Tim Winton’s Island Home: a landscape memoir is a seductively impressionistic series of recounts where personal journeys into (predominately Western Australian) "wildness" are reflected upon and celebrated. Few writers of literary prose have such an ear for the sonic potential of language and for the juxtaposition of frailty and resiliency in so much broken goodness. Winton begins his landscape memoir with the following richly evocative orientation:

Black sky down around our ears, my son and I climb the stile in the frigid, buffeting wind. Hail slants in, pinging and peppering us. Neither the hedge nor the adjoining drystone wall offers much protection so we press on up the long, lumpy field toward the cottage and the waiting fire. (3)

Later in his memoir Winton is walking along a beach at Cape Keraudren, south of Broome, where he recalls:

I walk the flats at low tide. The first rays of sun sting my bare back. The outfalling sea has left a vast, ribbed field of sandy pools and rivulets like an abandoned kingdom.

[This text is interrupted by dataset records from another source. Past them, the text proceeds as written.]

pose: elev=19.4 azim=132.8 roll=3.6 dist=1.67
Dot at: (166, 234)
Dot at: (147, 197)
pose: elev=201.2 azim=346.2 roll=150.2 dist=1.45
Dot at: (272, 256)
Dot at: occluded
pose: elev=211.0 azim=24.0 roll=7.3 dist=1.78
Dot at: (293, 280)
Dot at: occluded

But up close the thin strips of water are busy with crabs and fingerlings, spider stars, bivalves. I stalk from one silvery fractal to the next between the wallows of skippers, the sandballs of ghost crabs and the mud-poots of worms. It’s a long, bare stretch of beach and it looks lifeless but the whole place pops and sighs and rattles. (82-83)

Such descriptive prose records, and praises, the delicate ecology that the writer finds himself in. Without becoming an encyclopaedic catalogue, the prose is a subtle blending of informed close observation and naming that testifies to a mindful respect and love for the natural world. Such celebration of the interconnectedness of all creatures and an approach to the natural world that is life-affirming, almost sacramental, in the way that it cultivates a hymn of communion with nature as a form of communion with God, is a feature of so much of Winton’s prose. As Winton writes:

Through swathes of reeds and sedges the steely surface of the lake appeared like the suddenly opened eye of God. Waterbirds rose from it in clouds. At the peaty shore everything hissed and trembled … We lit fires and fought them, felt the land heat and cool underfoot. Even the meekest of us went a little wild down there and we only came home when darkness fell and mothers began to bellow from every back step on the street. (42-43)

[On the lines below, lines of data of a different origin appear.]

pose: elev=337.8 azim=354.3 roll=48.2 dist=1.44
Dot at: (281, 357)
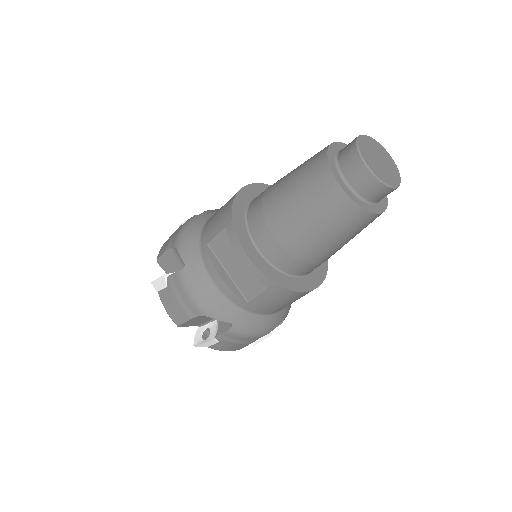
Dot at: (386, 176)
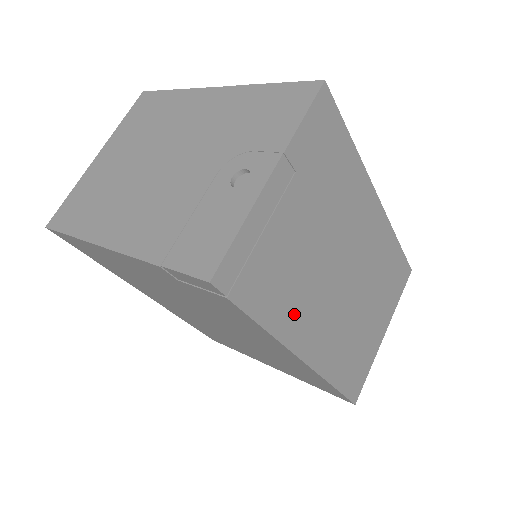
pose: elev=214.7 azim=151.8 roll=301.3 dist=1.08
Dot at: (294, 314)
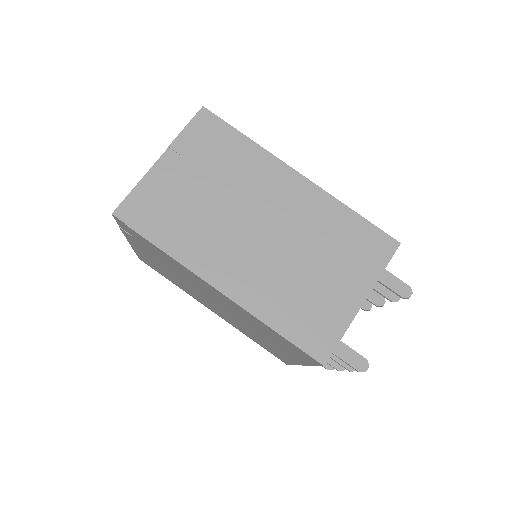
Dot at: (198, 248)
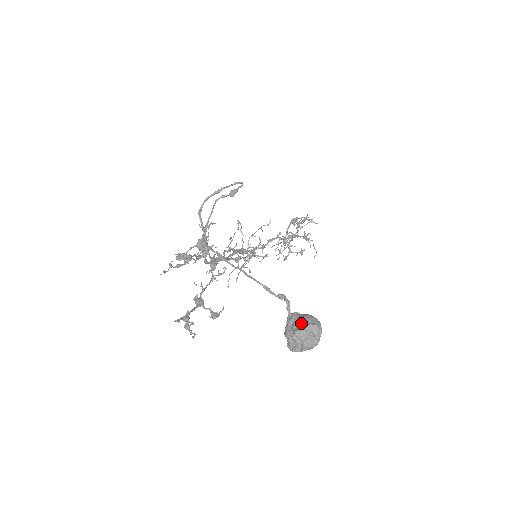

But if Winton praises goodness he is also acutely attuned to that which is broken and damaged. He acknowledges, “This country leans in on you. It weighs down hard. Like family. To my way of thinking, it is family” (23) and he knows that so much of this “Neverland” (14) as “wildness” is gone (43). With much irony Winton writes:

Year after year secret places disappeared. At the time this process felt normal and necessary, like growing up. After all, the bush was a scruffy nothing and we were civilizing it. (43-44)

So Winton describes his own journey to environmentalism, praising the work of mentors like Vincent and Carol Serventy, Judith Wright and Bob Brown. As he writes, “In the end I felt I couldn’t avoid being involved in environmental matters. The natural world has always been my prime inspiration. I felt indebted” (106).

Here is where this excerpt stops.